Create view matrices in GLSL shader

I have many positions and directions stored in 1D textures on the GPU. I want to use those as rendersources in a GLSL geometry shader. To do this, I need to create corresponding view matrices from those textures.
My first thought is to take a detour to the CPU, read the textures to memory and create a bunch of view matrices from there, with something like glm::lookat(). Then send the matrices as uniform variables to the shader.
My question is, wether it is possible to skip this detour and instead create the view matrices directly in the GLSL geometry shader? Also, is this feasible performance wise?
Nobody says (or nobody should say) that your view matrix has to come from the CPU through a uniform. You can just generate the view matrix from the vectors in your texture right inside the shader. Maybe the implementation of the good old gluLookAt is of help to you there.
If this approach is a good idea performance-wise, is another question, but if this texture is quite large or changes frequently, this aproach might be better than reading it back to the CPU.
But maybe you can pre-generate the matrices into another texture/buffer using a simple GPGPU-like shader that does nothing more than generate a matrix for each position/vector in the textures and store this in another texture (using FBOs) or buffer (using transform feedback).

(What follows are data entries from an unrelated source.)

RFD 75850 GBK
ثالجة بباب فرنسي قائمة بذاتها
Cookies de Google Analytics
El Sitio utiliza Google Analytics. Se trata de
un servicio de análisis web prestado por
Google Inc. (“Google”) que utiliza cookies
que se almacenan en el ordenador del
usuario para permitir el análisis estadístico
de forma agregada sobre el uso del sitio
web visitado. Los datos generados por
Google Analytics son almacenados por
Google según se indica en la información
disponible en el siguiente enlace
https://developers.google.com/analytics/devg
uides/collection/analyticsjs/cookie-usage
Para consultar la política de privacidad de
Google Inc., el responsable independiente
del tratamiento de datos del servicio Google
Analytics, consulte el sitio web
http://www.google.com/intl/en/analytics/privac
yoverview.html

This way you don't need to make a roundtrip to the CPU and you don't need to generate the matrices anew for each vertex/primitive/whatever. On the other hand this will increase the required memory as a 4x4 matrix is a bit more heavy than a position and a direction.
Sure. Read the texture, and build the matrices from the values...
vec4 x = texture(YourSampler, WhateverCoords1);
vec4 y = texture(YourSampler, WhateverCoords2);
vec4 z = texture(YourSampler, WhateverCoords3);
vec4 w = texture(YourSampler, WhateverCoords4);
mat4 matrix = mat4(x,y,z,w);
Any problem with this ? Or did I miss something ?
The view matrix is a uniform, and uniforms don't change in the middle of a render batch, nor can they be written to from a shader (directly). Insofar I don't see how generating it could be possible, at least not directly.
Also note that the geometry shader runs after vertices have been transformed with the modelview matrix, so it does not make all too much sense (at least during the same pass) to re-generate that matrix or part of it.
You could of course probably still do some hack with transform feedback, writing some values to a buffer, and either copy/bind this as uniform buffer later or just read the values from within a shader and multiply as a matrix. That would at least avoid a roundtrip to the CPU -- the question is whether such an approach makes sense and whether you really want to do such an obscure thing. It is hard to tell what's best without knowing exactly what you want to achieve, but quite probably just transforming things in the vertex shader (read those textures, build a matrix, multiply) will work better and easier.